Presidential Candidate Mitt Romney has been accused recently of changing his position on immigration. Closer inspection reveals, however, that Romney has held a consistent position.
When asked on Fox News' “Special Report” Tuesday, if he has changed his position on immigration, Romney replied, “No, my view is that those people who are here illegally today should have the opportunity to register, to have their status identified, and those individuals should get in line with everyone else that is in line legally.
“They should not be placed ahead of the line. Instead, they should be placed at the back of the line, and they should not be allowed to stay in this country and be given permanent residency or citizenship merely because you've come here illegally.”
The former Massachusetts governor recently criticized rival Newt Gingrich's stand on immigration, arguing that Gingrich supports amnesty for immigrants who have been living in the country without proper documentation.
Former Speaker of the House Gingrich said he supported a type of legal status for some illegal immigrants. “If you've been here 25 years and you got three kids, two grandkids, you've been paying taxes, obeying the law, you belong to a local church, I don't think we're going to separate you from your family, uproot you forcefully and kick you out,” Gingrich said at a Nov. 22 debate.
Romney explained his position in the same debate, saying, “The principle is we're not going to have an amnesty system that says the people who come here illegally get to stay for the rest of their life in this country legally.”
Since that debate, many news organizations have reported that Romney used to be for amnesty for illegal immigrants, and is now opposed. The Gingrich campaign noted on its twitter feed that, in a 2007 interview on NBC's “Meet the Press,” Romney said, “Those people who've come here illegally and are in this country, the 12 million or so who are here illegally, should be able to sign up for permanent residency or citizenship.”
“Meet the Press” also played that clip in its Nov. 27, 2011 episode. “This is why we keep the tape,” host David Gregory joked.
The Romney campaign contacted “Meet the Press” this week to complain that the clip from Romney's 2007 interview was taken out of context. In response, “Meet the Press” put the video and transcript of the entire video on its website.
Inspection of Romney's full remarks in the 2007 “Meet the Press” interview reveals that the Romney campaign is correct. Romney's position on immigration has not changed.
“Meet the Press” admitted Monday it made a mistake by not airing the full context of Romney's remarks on immigration, saying, “Yesterday we aired a clip from an hour-long interview that candidate Mitt Romney did in 2007 on 'Meet the Press,' during his first run for the Republican nomination, which has been referenced in other media outlets and used by his political opponents.

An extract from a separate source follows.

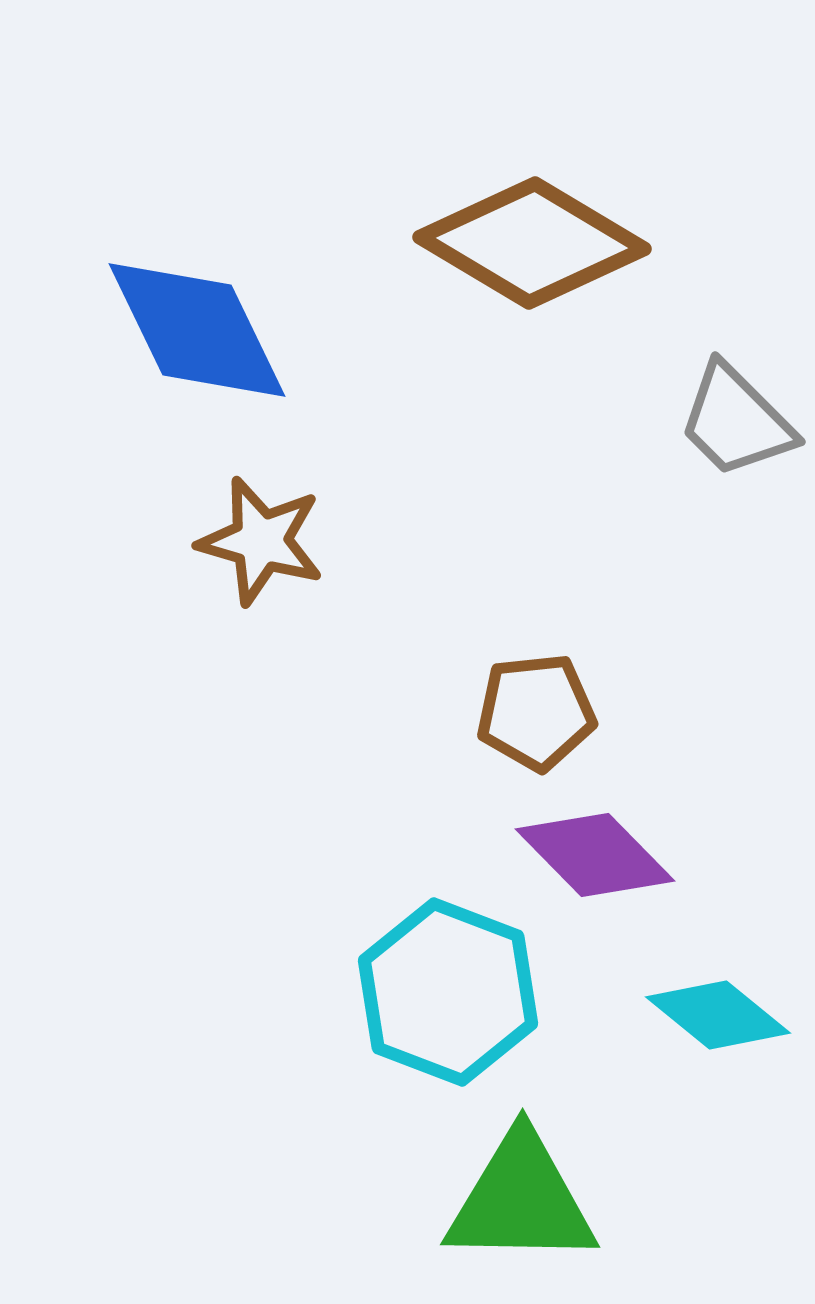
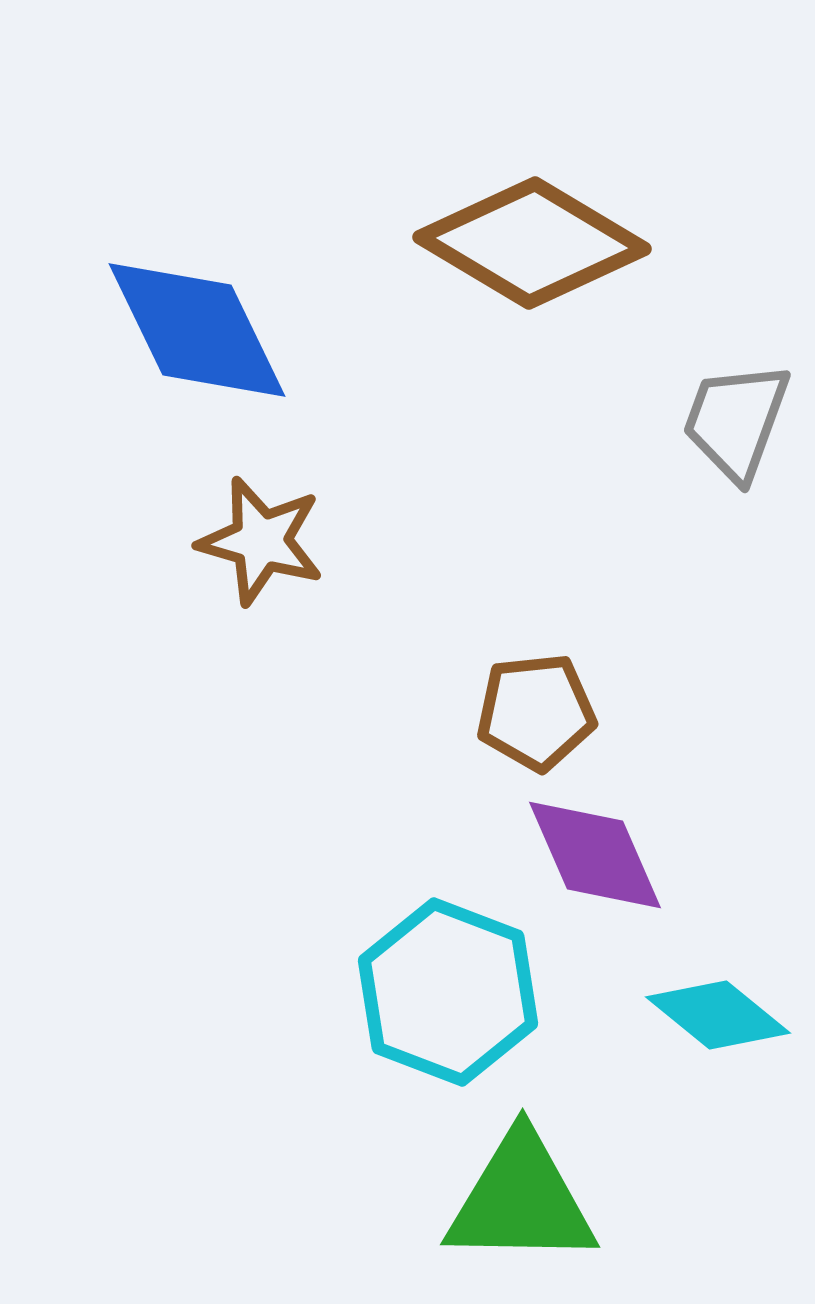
gray trapezoid: rotated 65 degrees clockwise
purple diamond: rotated 21 degrees clockwise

Upon reflection, we should have aired his complete answer or noted that he went on to say that people here illegally 'should not be given a special pathway' so that viewers could have a better understanding of his position on this complex issue.”
In that 2007 “Meet the Press” interview, Romney also said, “My own view is consistent ... that those people who had come here illegally and are in this country – the 12 million or so that are here illegally – should be able to stay sign up for permanent residency or citizenship, but they should not be given a special pathway, a special guarantee that all of them get to say here for the rest of their lives merely by virtue of having come here illegally.”
That statement is consistent with what Romney has said in recent debates and interviews on the topic.
Romney's older and more recent statements on immigration show he clearly wants illegal immigrants to not be denied access to citizenship and wants them to apply for citizenship, if they wish to remain in the country. But, he also thinks they should not be given a privileged status in the application process.
Immigration is an issue that divides the Republican Party. Some in the party are sharply opposed to efforts that would provide a path to citizenship for illegal immigrants. Others want more immigration and a simplified path to citizenship for immigrants who are already here illegally. Given this split, Romney, understandably, continues to parse his words carefully on this topic.